I manage to look up at him. ‘For fuck’s sake, stop lying.’

He jerks back, his demeanour switching into defensive-mode right away. ‘I’m not!’

‘You are, and it’s boring. Just tell the truth. God.’

‘Look, stop making me into a villain! As I said, I’ve not been totally feeling it, but I thought there was enough there to see where it went. And, well, last night … I’m just not sure I’m the right guy to take on something like that, April, OK? I’m not evil for wanting a normal sex life rather than …’

The word ‘normal’ hits harder than a bullet. It explodes on impact. He doesn’t finish his sentence. He’s made it clear: I’m the problem, not him. He crosses his arms. He can’t physically look at me. Bottom lip stuck out. All ‘look what you made me do’.

I stand. I can’t, I just can’t any more. I will cry I will cry I will cry, but I won’t give Simon the satisfaction of seeing that. ‘Goodbye Simon,’ I say, putting my sandals on with as much dignity as it’s possible to muster.

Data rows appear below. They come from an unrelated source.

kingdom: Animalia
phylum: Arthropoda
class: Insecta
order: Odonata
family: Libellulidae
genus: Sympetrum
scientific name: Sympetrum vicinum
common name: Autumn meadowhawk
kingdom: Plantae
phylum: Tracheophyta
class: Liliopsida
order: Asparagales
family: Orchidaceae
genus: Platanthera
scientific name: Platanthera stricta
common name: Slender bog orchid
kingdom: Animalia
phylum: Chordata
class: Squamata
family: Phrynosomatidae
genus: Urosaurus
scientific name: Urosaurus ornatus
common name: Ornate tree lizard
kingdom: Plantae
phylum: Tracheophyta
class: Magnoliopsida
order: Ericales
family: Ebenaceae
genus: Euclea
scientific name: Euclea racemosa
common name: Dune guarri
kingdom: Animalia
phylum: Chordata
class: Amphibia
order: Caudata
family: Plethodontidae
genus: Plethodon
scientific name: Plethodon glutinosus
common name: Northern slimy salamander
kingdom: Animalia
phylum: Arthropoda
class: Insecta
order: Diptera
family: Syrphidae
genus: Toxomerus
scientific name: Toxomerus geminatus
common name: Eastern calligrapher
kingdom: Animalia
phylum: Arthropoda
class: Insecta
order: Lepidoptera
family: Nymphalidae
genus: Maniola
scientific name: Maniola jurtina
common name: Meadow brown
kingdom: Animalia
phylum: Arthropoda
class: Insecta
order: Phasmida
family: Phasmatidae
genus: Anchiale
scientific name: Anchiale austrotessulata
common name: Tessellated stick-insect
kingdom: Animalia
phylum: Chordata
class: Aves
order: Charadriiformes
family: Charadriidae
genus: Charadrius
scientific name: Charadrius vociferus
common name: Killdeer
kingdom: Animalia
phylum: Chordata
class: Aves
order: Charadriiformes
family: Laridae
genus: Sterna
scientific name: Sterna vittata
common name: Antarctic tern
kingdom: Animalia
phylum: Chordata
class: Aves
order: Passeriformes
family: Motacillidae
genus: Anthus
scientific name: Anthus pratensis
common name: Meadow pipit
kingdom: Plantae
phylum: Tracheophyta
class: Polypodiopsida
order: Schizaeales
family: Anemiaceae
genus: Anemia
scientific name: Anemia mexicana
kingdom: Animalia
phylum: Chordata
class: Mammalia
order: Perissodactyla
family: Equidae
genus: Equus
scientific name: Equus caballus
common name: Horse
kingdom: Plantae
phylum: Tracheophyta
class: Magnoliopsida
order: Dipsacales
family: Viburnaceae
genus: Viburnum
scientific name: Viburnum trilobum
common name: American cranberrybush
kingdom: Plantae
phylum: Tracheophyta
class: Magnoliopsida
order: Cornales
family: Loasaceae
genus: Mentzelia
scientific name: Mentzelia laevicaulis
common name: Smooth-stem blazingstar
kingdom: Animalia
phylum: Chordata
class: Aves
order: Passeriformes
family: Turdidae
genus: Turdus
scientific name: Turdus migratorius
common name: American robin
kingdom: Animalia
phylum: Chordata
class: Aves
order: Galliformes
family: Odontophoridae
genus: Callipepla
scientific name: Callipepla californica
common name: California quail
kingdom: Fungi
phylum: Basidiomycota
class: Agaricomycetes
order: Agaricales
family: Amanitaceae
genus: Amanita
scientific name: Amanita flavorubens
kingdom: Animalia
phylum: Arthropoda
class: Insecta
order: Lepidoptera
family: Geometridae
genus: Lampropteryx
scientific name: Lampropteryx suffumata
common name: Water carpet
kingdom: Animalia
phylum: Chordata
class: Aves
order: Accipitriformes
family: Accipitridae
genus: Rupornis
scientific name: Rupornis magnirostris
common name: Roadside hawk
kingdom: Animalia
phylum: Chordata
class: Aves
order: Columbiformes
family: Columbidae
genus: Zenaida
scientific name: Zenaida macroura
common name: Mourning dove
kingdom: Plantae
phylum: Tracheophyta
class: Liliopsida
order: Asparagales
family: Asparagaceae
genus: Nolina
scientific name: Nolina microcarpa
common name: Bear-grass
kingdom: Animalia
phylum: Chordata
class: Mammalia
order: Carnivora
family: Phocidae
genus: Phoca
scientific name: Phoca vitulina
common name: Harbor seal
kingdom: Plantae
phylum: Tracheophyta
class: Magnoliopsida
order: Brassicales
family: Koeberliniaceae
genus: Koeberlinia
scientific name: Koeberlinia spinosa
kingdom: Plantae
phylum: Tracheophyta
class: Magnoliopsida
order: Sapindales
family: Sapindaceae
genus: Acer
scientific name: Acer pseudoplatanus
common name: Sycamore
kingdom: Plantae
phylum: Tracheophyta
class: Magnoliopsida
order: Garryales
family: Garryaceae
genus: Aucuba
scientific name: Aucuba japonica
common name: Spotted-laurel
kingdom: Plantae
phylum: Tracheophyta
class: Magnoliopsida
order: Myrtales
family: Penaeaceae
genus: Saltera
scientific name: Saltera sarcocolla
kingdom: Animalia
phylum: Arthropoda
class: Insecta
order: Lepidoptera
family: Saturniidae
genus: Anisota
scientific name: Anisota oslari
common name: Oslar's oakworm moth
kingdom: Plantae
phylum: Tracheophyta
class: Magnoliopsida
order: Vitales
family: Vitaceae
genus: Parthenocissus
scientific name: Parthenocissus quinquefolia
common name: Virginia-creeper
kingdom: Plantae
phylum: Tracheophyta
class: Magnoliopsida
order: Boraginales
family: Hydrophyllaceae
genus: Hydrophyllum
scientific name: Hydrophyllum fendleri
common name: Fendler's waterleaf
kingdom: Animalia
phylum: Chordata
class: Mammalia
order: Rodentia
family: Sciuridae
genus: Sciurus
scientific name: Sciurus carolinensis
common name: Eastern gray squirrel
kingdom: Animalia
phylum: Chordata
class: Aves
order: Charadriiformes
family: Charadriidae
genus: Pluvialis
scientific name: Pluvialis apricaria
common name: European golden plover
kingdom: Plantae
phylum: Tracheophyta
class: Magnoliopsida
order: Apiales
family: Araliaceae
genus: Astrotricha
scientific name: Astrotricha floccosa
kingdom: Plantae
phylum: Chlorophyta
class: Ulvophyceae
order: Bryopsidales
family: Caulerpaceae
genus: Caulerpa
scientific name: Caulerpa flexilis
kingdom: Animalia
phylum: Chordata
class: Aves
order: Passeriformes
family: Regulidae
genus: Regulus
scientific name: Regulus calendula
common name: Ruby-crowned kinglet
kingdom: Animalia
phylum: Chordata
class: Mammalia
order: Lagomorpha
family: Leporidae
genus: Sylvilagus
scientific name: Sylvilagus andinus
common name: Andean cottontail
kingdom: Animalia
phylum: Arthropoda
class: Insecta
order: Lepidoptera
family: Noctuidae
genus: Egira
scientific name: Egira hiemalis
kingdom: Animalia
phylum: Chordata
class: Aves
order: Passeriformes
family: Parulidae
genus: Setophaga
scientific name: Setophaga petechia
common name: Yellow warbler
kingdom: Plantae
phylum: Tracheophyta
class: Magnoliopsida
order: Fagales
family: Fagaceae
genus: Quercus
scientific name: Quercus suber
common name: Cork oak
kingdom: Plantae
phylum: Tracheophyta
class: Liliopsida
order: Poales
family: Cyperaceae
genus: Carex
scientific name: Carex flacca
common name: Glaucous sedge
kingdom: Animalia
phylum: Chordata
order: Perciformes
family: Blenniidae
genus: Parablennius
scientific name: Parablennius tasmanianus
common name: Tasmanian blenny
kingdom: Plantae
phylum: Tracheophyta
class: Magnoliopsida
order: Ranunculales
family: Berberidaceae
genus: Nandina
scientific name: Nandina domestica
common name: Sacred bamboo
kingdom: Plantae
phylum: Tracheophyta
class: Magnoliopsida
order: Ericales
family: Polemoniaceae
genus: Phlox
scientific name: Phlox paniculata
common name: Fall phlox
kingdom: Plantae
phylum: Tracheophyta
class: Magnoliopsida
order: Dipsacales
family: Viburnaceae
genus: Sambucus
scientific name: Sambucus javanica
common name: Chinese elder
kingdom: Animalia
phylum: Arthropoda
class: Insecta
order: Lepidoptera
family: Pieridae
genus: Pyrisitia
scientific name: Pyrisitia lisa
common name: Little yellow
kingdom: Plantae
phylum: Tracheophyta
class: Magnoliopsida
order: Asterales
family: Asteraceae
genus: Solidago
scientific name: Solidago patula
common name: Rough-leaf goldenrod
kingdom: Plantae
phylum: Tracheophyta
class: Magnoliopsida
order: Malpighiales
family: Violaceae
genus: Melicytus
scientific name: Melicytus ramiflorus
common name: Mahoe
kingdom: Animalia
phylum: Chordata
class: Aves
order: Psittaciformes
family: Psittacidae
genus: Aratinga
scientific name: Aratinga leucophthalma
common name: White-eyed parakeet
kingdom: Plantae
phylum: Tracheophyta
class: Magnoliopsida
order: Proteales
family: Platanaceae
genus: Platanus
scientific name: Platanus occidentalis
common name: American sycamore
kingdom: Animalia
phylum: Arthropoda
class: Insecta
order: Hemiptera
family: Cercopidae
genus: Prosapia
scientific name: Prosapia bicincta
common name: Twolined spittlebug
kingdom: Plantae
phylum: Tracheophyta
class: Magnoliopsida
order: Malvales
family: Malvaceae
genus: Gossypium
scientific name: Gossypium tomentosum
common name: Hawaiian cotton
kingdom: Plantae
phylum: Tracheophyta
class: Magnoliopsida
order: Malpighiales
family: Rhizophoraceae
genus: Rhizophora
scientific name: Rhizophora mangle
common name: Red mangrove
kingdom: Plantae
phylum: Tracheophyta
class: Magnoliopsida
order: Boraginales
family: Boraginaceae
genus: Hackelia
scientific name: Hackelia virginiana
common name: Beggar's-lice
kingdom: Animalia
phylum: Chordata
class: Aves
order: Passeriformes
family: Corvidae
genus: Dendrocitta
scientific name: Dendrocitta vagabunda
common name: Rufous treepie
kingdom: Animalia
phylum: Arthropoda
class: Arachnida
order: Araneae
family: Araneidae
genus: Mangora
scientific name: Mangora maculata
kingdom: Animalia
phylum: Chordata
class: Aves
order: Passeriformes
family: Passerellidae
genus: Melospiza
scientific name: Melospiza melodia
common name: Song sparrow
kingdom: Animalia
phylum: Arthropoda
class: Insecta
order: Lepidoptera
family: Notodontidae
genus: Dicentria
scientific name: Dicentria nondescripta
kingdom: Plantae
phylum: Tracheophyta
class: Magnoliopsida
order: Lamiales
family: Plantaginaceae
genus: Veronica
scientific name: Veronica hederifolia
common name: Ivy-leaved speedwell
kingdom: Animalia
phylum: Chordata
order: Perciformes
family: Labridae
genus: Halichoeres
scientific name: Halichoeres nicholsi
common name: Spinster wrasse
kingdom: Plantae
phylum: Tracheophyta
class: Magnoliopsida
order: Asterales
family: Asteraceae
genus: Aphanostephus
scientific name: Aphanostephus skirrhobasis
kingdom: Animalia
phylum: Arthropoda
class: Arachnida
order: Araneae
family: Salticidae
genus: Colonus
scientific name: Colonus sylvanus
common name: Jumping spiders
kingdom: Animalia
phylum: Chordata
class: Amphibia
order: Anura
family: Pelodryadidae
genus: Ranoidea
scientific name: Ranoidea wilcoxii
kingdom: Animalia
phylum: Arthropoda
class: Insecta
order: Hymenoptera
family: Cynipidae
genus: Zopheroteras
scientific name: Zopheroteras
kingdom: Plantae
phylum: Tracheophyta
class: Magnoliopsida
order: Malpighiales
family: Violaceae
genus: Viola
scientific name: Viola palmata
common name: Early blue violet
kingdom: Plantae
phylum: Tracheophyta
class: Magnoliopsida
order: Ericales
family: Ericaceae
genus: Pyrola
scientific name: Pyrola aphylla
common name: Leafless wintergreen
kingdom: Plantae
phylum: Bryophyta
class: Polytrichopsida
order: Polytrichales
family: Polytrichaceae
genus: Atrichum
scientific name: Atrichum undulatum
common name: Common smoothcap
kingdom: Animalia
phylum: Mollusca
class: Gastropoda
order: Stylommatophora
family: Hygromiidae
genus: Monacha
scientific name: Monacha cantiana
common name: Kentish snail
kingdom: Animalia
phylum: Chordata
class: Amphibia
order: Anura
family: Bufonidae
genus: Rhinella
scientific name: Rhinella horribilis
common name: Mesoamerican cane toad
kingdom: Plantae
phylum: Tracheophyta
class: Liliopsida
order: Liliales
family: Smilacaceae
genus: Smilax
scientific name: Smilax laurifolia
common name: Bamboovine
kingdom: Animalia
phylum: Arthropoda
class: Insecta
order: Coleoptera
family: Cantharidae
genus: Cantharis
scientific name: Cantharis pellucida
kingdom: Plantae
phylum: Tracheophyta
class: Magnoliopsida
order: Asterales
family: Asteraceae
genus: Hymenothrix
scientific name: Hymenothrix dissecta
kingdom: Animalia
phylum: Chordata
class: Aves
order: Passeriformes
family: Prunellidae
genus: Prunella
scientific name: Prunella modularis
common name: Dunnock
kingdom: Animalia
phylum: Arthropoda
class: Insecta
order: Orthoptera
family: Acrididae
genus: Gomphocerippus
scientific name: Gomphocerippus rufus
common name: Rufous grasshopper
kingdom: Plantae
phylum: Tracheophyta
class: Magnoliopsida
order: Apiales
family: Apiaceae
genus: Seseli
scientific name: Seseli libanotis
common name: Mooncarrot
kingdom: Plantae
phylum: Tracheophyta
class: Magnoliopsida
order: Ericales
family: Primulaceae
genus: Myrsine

‘We can still get breakfast,’ he tells the floorboards hollowly.

As I stuff my belongings back into my handbag. I can practically hear him whinging to his mate.

She was acting like I was such a jerk, but I was the one offering to take her out to breakfast! I was the one trying to be mature about the whole thing! Nightmare! She’s just taking whatever happened out on me which is so unfair. I’m not a bad guy. I was just being honest.

Or even worse, he won’t mention me at all. I’m not significant enough.

I bend over, my heart feels like it’s going to tumble out of my mouth. I’m thirsty, and hurting, humiliated, and done.